→ REQUEST: Beginning with the line that holds "رسمی؛ بختیاری‌زاده سرمربی استقلال" and finishing with the line that holds "Abschnitt wilder Küste", repeat the listing exactly, leaving every picture out.

→ DATASET RECORDS:

◇ ◇ ◇ ◇ ◇

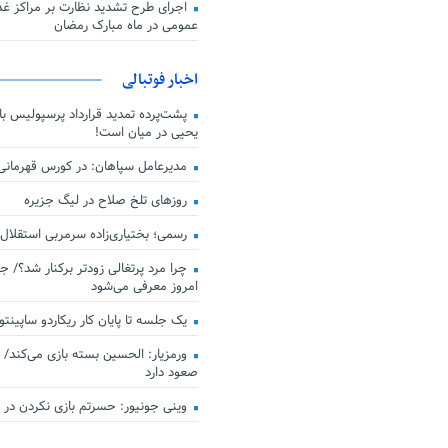
اجرای طرح تشدید نظارت بر مراکز غذا
عمومی در ماه مبارک رمضان
اخبار فوتبالی
پشت‌پرده تمدید قرارداد پرسپولیس با 
یحیی در میان است!
مدیرعامل سپاهان: در کورس قهرمان
روزهای تلخ صلاح در لیگ جزیره
رسمی؛ بختیاری‌زاده سرمربی استقلال
چرا مرد پرتغالی زودتر برکنار شد؟/ ج
امروز معرفی می‌شود
یک جلسه تا پایان کار ریکاردو ساپینتو
ورمزیار: الحسین بسته بازی می‌کند/ 
صعود دارد
وینی جونیور: حسرتم بازی نکردن در کن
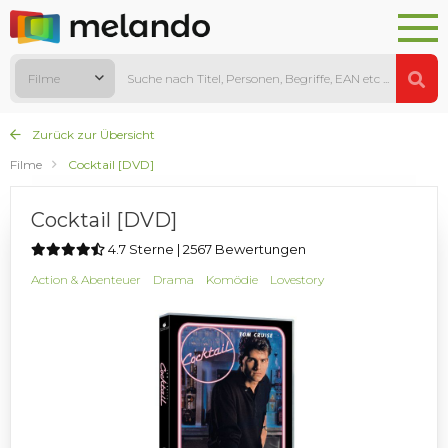
Filme
Zurück zur Übersicht
Filme
Cocktail [DVD]
Cocktail [DVD]
4.7 Sterne | 2567 Bewertungen
Action & Abenteuer
Drama
Komödie
Lovestory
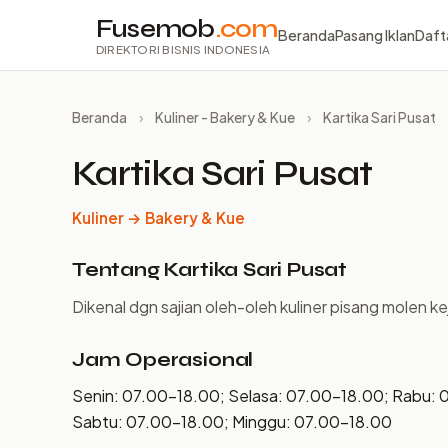
Fusemob
.com
Beranda
Pasang Iklan
Daft
DIREKTORI BISNIS INDONESIA
Beranda
›
Kuliner - Bakery & Kue
›
Kartika Sari Pusat
Kartika Sari Pusat
Kuliner → Bakery & Kue
Tentang Kartika Sari Pusat
Dikenal dgn sajian oleh-oleh kuliner pisang molen ke
Jam Operasional
Senin: 07.00–18.00; Selasa: 07.00–18.00; Rabu: 
Sabtu: 07.00–18.00; Minggu: 07.00–18.00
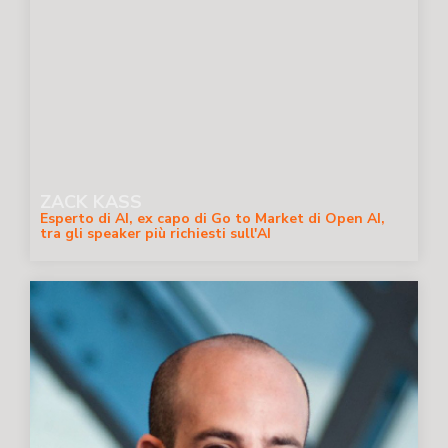
ZACK KASS
Esperto di AI, ex capo di Go to Market di Open AI,
tra gli speaker più richiesti sull'AI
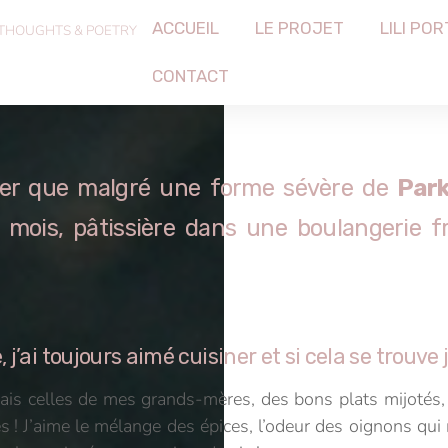
ACCUEIL
LE PROJET
LILI POR
 THOUGHTS & POETRY
CONTACT
ner que malgré une forme sévère de
Park
 mois, pâtissière dans une boulangerie f
j’ai toujours aimé cuisiner et si cela se trouve j
ais celles de mes grands-mères, des bons plats mijotés, 
 ! J’aime le mélange des épices, l’odeur des oignons qui 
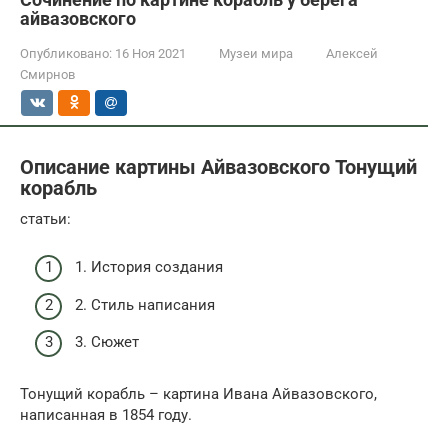
айвазовского
Опубликовано:
16 Ноя 2021
Музеи мира
Алексей
Смирнов
Описание картины Айвазовского Тонущий
корабль
статьи:
1. История создания
2. Стиль написания
3. Сюжет
Тонущий корабль – картина Ивана Айвазовского,
написанная в 1854 году.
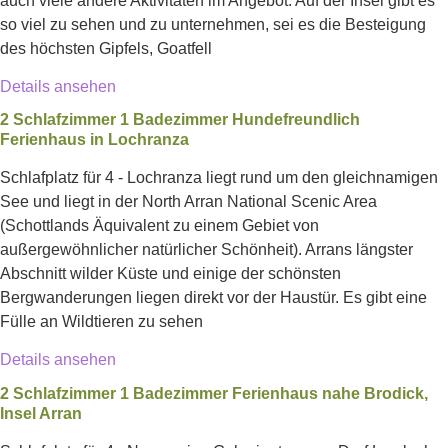
auch viele andere Aktivitäten im Angebot. Auf der Insel gibt es
so viel zu sehen und zu unternehmen, sei es die Besteigung
des höchsten Gipfels, Goatfell
Details ansehen
2 Schlafzimmer 1 Badezimmer Hundefreundlich
Ferienhaus in Lochranza
Schlafplatz für 4 - Lochranza liegt rund um den gleichnamigen
See und liegt in der North Arran National Scenic Area
(Schottlands Äquivalent zu einem Gebiet von
außergewöhnlicher natürlicher Schönheit). Arrans längster
Abschnitt wilder Küste und einige der schönsten
Bergwanderungen liegen direkt vor der Haustür. Es gibt eine
Fülle an Wildtieren zu sehen
Details ansehen
2 Schlafzimmer 1 Badezimmer Ferienhaus nahe Brodick,
Insel Arran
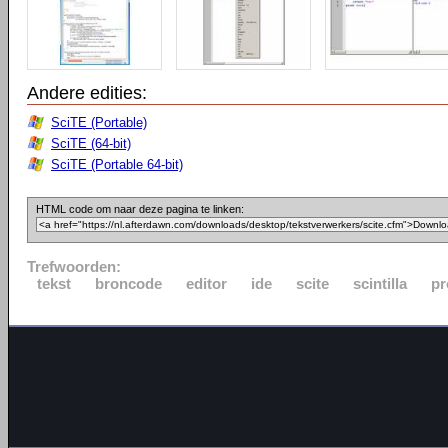
Andere edities:
SciTE (Portable)
SciTE (64-bit)
SciTE (Portable 64-bit)
HTML code om naar deze pagina te linken:
Trefwoorden:
tekst
broncode
editor
ide
scite
scintilla
p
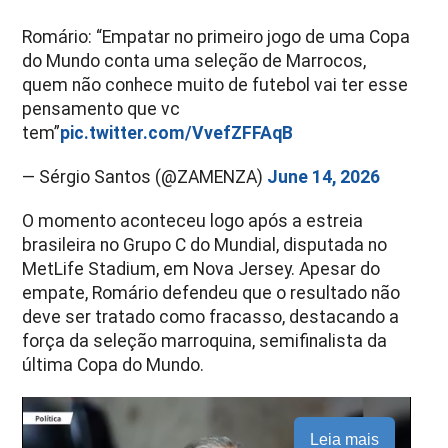
Romário: “Empatar no primeiro jogo de uma Copa
do Mundo conta uma seleção de Marrocos,
quem não conhece muito de futebol vai ter esse
pensamento que vc
tem”
pic.twitter.com/VvefZFFAqB
— Sérgio Santos (@ZAMENZA)
June 14, 2026
O momento aconteceu logo após a estreia
brasileira no Grupo C do Mundial, disputada no
MetLife Stadium, em Nova Jersey. Apesar do
empate, Romário defendeu que o resultado não
deve ser tratado como fracasso, destacando a
força da seleção marroquina, semifinalista da
última Copa do Mundo.
Leia mais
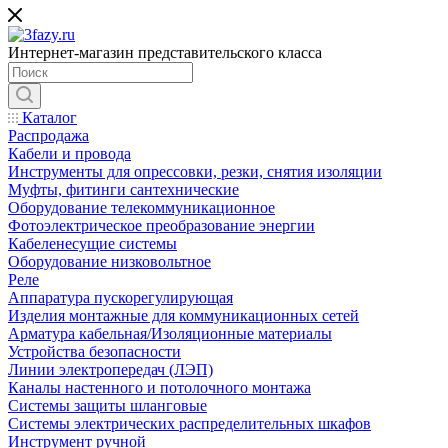
Интернет-магазин представительского класса
Каталог
Распродажа
Кабели и провода
Инструменты для опрессовки, резки, снятия изоляции
Муфты, фитинги сантехнические
Оборудование телекоммуникационное
Фотоэлектрическое преобразование энергии
Кабеленесущие системы
Оборудование низковольтное
Реле
Аппаратура пускорегулирующая
Изделия монтажные для коммуникационных сетей
Арматура кабельная/Изоляционные материалы
Устройства безопасности
Линии электропередач (ЛЭП)
Каналы настенного и потолочного монтажа
Системы защиты шланговые
Системы электрических распределительных шкафов
Инструмент ручной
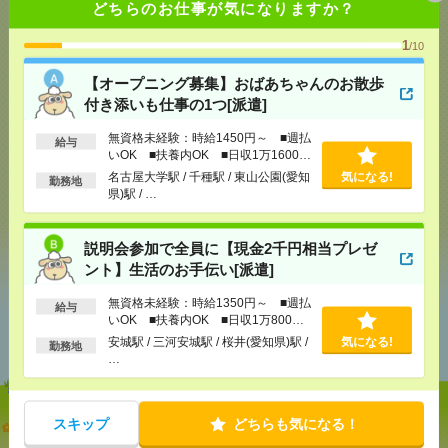
どちらのお仕事が気になりますか？
応募ページへ
1
/10
【オープニング募集】おばあちゃんのお散歩
付き添いも仕事の1つ[派遣]
気になる！
無資格未経験：時給1450円～ ■週払
給与
いOK ■扶養内OK ■日収1万1600円
メール
LINE
以上
で送る
で送る
名古屋大学駅 / 千種駅 / 東山公園(愛知
気になる!
勤務地
県)駅 / …
シェア
ツイート
ブックマーク
説明会参加で全員に【現金2千円相当プレゼ
ント】生活のお手伝い[派遣]
無資格未経験：時給1350円～ ■週払
給与
あなたの閲覧履歴からの
いOK ■扶養内OK ■日収1万800円
おすすめ
以上
安城駅 / 三河安城駅 / 桜井(愛知県)駅 /
気になる!
勤務地
…
【オープニング募集】おばあちゃんのお散歩付き添
スキップ
どちらも気になる！
いも仕事の1つ[派遣]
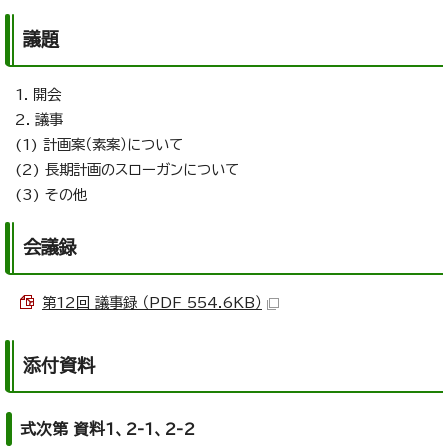
議題
1. 開会
2. 議事
(1) 計画案（素案）について
(2) 長期計画のスローガンについて
(3) その他
会議録
第12回 議事録 （PDF 554.6KB）
添付資料
式次第 資料1、2-1、2-2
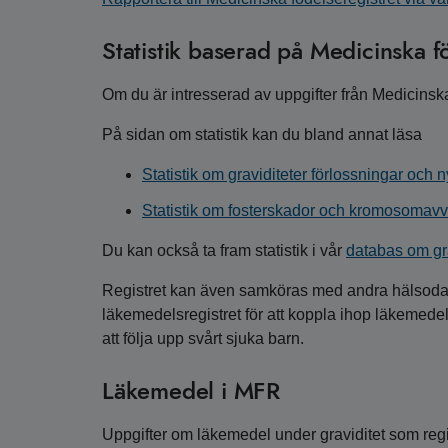
Statistik baserad på Medicinska f
Om du är intresserad av uppgifter från Medicinska
På sidan om statistik kan du bland annat läsa
Statistik om graviditeter förlossningar och 
Statistik om fosterskador och kromosomavv
Du kan också ta fram statistik i vår
databas om gra
Registret kan även samköras med andra hälsodat
läkemedelsregistret för att koppla ihop läkemedel
att följa upp svårt sjuka barn.
Läkemedel i MFR
Uppgifter om läkemedel under graviditet som re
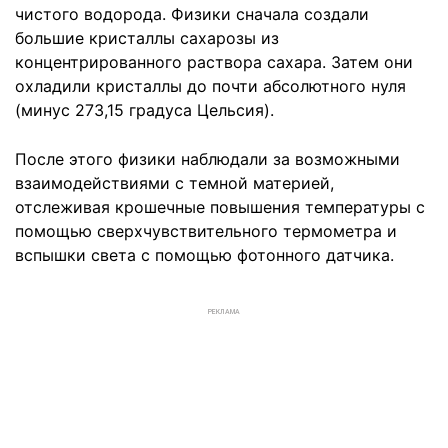
чистого водорода. Физики сначала создали
большие кристаллы сахарозы из
концентрированного раствора сахара. Затем они
охладили кристаллы до почти абсолютного нуля
(минус 273,15 градуса Цельсия).
После этого физики наблюдали за возможными
взаимодействиями с темной материей,
отслеживая крошечные повышения температуры с
помощью сверхчувствительного термометра и
вспышки света с помощью фотонного датчика.
РЕКЛАМА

◇ ◇ ◇ ◇ ◇

→ YOUR RESPONSE:
رسمی؛ بختیاری‌زاده سرمربی استقلال
چرا مرد پرتغالی زودتر برکنار شد؟/ ج
امروز معرفی می‌شود
یک جلسه تا پایان کار ریکاردو ساپینتو
ورمزیار: الحسین بسته بازی می‌کند/ 
صعود دارد
وینی جونیور: حسرتم بازی نکردن در کن
Filme
Zurück zur Übersicht
Filme
Cocktail [DVD]
Cocktail [DVD]
4.7 Sterne | 2567 Bewertungen
Action & Abenteuer
Drama
Komödie
Lovestory
Fusemob
.com
Beranda
Pasang Iklan
Daft
DIREKTORI BISNIS INDONESIA
Beranda
›
Kuliner - Bakery & Kue
›
Kartika Sari Pusat
Kartika Sari Pusat
Kuliner → Bakery & Kue
Tentang Kartika Sari Pusat
Dikenal dgn sajian oleh-oleh kuliner pisang molen ke
Jam Operasional
Senin: 07.00–18.00; Selasa: 07.00–18.00; Rabu: 
Sabtu: 07.00–18.00; Minggu: 07.00–18.00
ZACK KASS
Esperto di AI, ex capo di Go to Market di Open AI,
tra gli speaker più richiesti sull'AI
ACCUEIL
LE PROJET
LILI POR
 THOUGHTS & POETRY
CONTACT
ner que malgré une forme sévère de
Park
 mois, pâtissière dans une boulangerie f
j’ai toujours aimé cuisiner et si cela se trouve j
ais celles de mes grands-mères, des bons plats mijotés, 
 ! J’aime le mélange des épices, l’odeur des oignons qui 
айвазовского
Опубликовано:
16 Ноя 2021
Музеи мира
Алексей
Смирнов
Описание картины Айвазовского Тонущий
корабль
статьи:
1. История создания
2. Стиль написания
3. Сюжет
Тонущий корабль – картина Ивана Айвазовского,
написанная в 1854 году.
auch viele andere Aktivitäten im Angebot. Auf der Insel gibt es
so viel zu sehen und zu unternehmen, sei es die Besteigung
des höchsten Gipfels, Goatfell
Details ansehen
2 Schlafzimmer 1 Badezimmer Hundefreundlich
Ferienhaus in Lochranza
Schlafplatz für 4 - Lochranza liegt rund um den gleichnamigen
See und liegt in der North Arran National Scenic Area
(Schottlands Äquivalent zu einem Gebiet von
außergewöhnlicher natürlicher Schönheit). Arrans längster
Abschnitt wilder Küste und einige der schönsten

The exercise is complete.